What am I missing? Is it a bug or do I have to declare it.
eris
June 9, 2021, 9:33am
6
I don’t know you have to check it out your self with the source code I might not be surprised if it need to do so…
eris
June 9, 2021, 9:56am
8
We have probably rewrite parts for it anyway for ipv6 support…
falzo
June 10, 2021, 8:26am
9
@jlguerrero did I understand correctly that you added your own rules to fail2ban which also were the ones catching your IP?

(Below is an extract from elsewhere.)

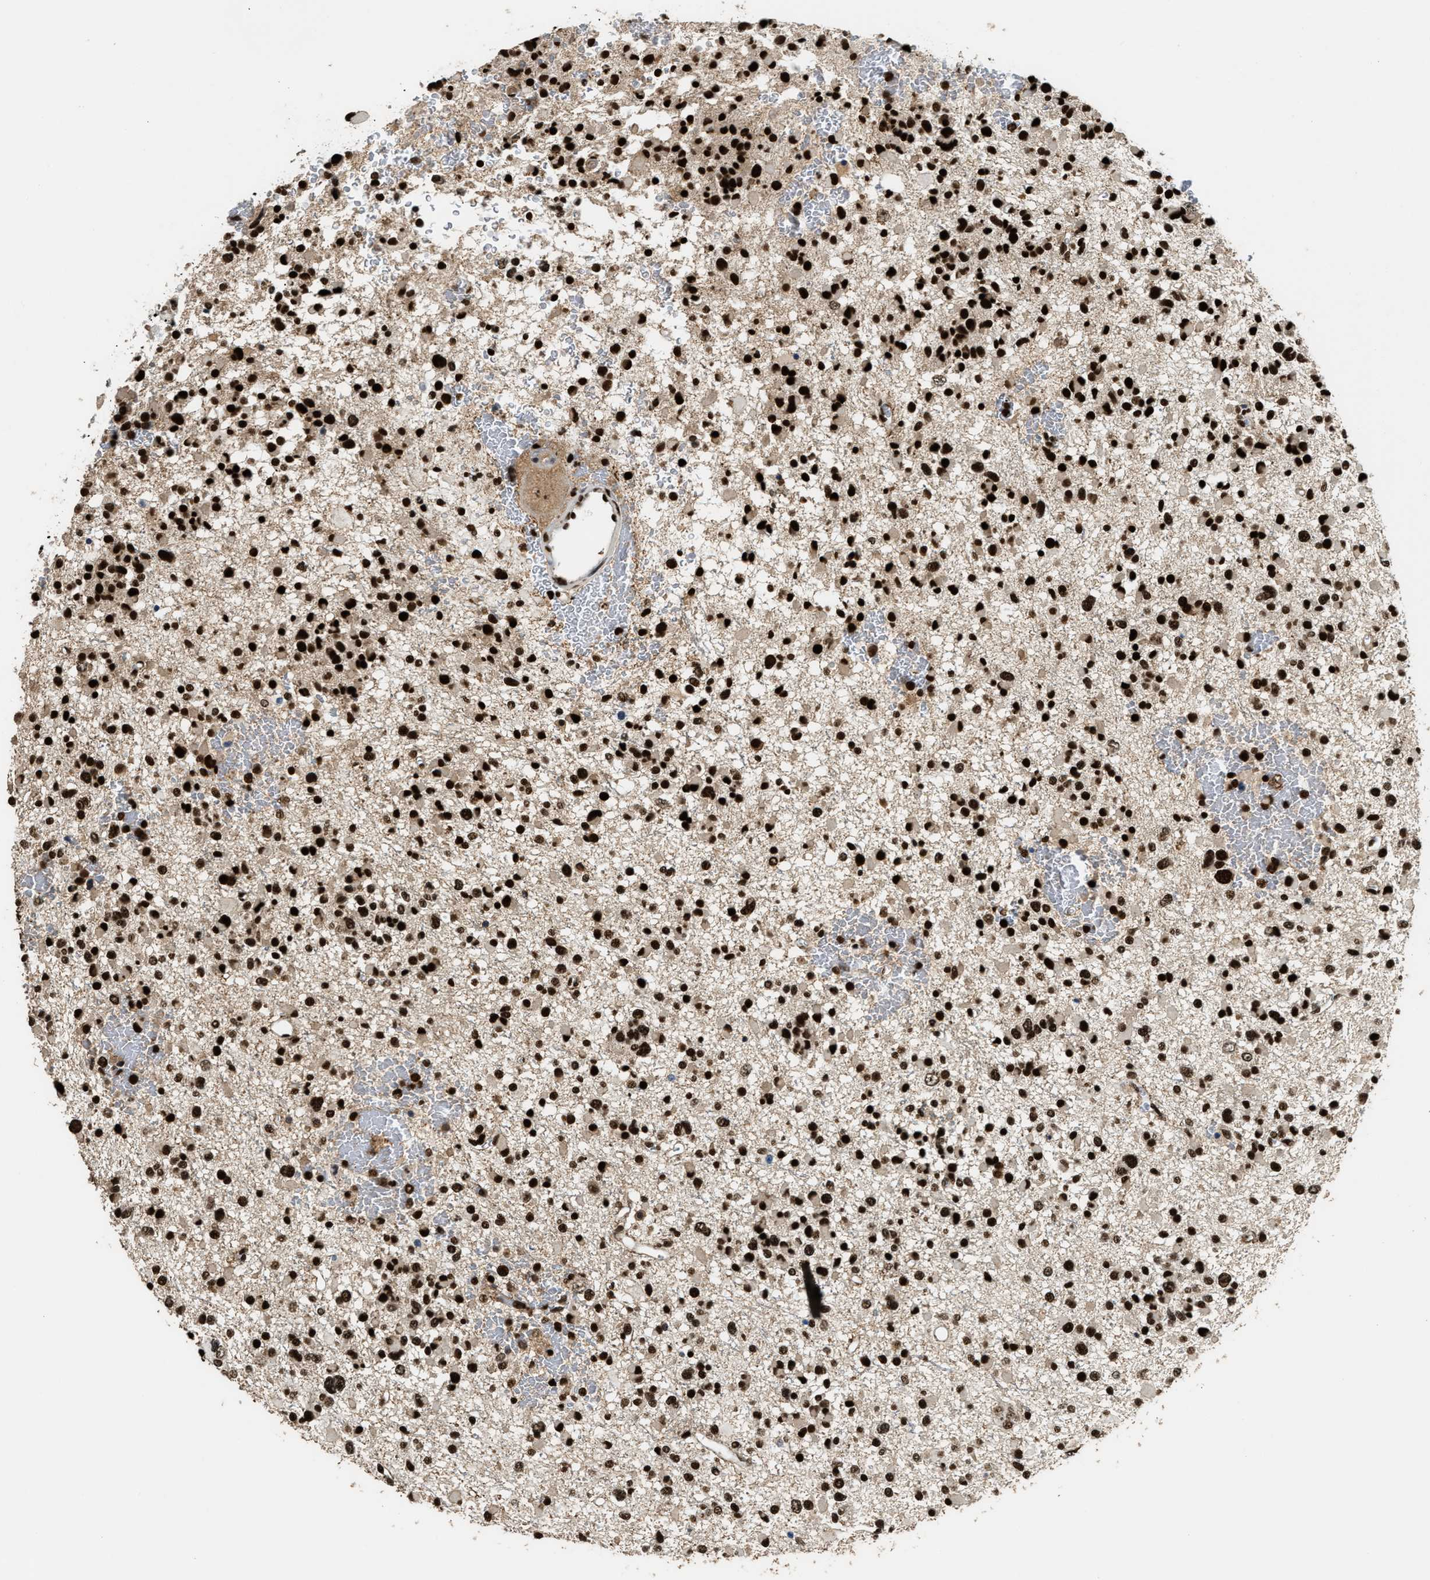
{"staining": {"intensity": "strong", "quantity": ">75%", "location": "nuclear"}, "tissue": "glioma", "cell_type": "Tumor cells", "image_type": "cancer", "snomed": [{"axis": "morphology", "description": "Glioma, malignant, Low grade"}, {"axis": "topography", "description": "Brain"}], "caption": "High-magnification brightfield microscopy of low-grade glioma (malignant) stained with DAB (3,3'-diaminobenzidine) (brown) and counterstained with hematoxylin (blue). tumor cells exhibit strong nuclear staining is present in approximately>75% of cells.", "gene": "RAD21", "patient": {"sex": "female", "age": 22}}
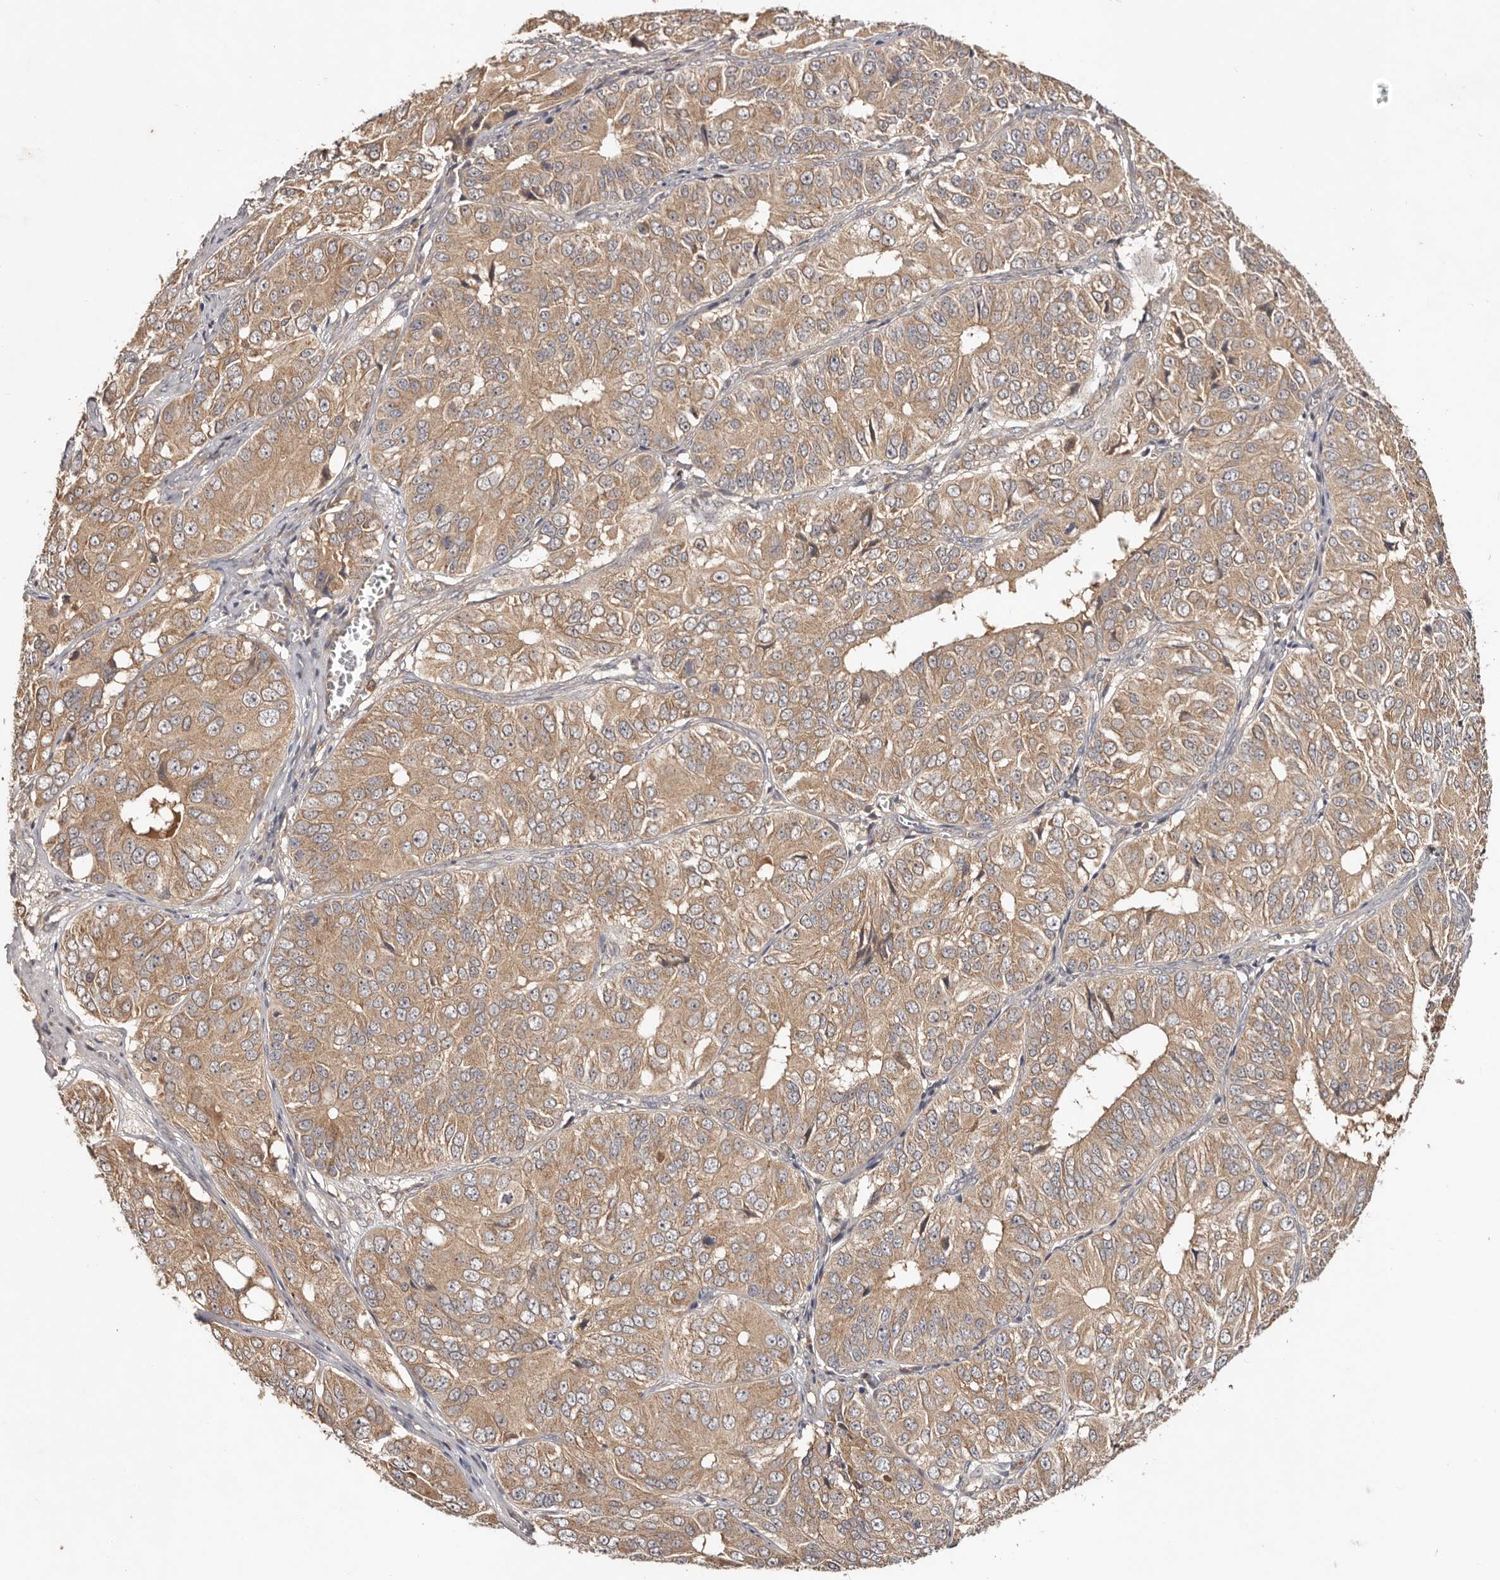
{"staining": {"intensity": "moderate", "quantity": ">75%", "location": "cytoplasmic/membranous"}, "tissue": "ovarian cancer", "cell_type": "Tumor cells", "image_type": "cancer", "snomed": [{"axis": "morphology", "description": "Carcinoma, endometroid"}, {"axis": "topography", "description": "Ovary"}], "caption": "Immunohistochemical staining of ovarian cancer (endometroid carcinoma) reveals medium levels of moderate cytoplasmic/membranous protein positivity in about >75% of tumor cells.", "gene": "PKIB", "patient": {"sex": "female", "age": 51}}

I think Hestia only checks it’s (kn)own jails and not custom ones. so it would be kind of obvious that these IPs won’t show up in the panel
probably good if you could confirm and maybe put in a feature request, if you think Hestia should rather try and find all active jails including new/customised.
1 Like
Yes you did. I was being banned by my custom rules.
I didn’t know that. I just supposed that the UI would show me all bans.
There are two ways to go here:
Show me how to make my custom rules known to hestia. Maybe it is very easy.
Modify the UI so that hestia shows all bans since it makes a lot of sense.
I will confirm today or tomorrow.
falzo
June 10, 2021, 3:44pm
11
I have to admit, I never used this nor played with… but, if you check jail.local you can see the custom jails follow a scheme and call a specific hestia action. you can find that action within action.d/hestia.conf and this should be adding the related chains/jails not only to iptables but also to the hestia banlist-conf so that it knows about them and the reporting can get all IPs …
so it should work oob if making use of that scheme and functions.
2 Likes
system
Closed
July 10, 2021, 3:44pm
12
This topic was automatically closed 30 days after the last reply. New replies are no longer allowed.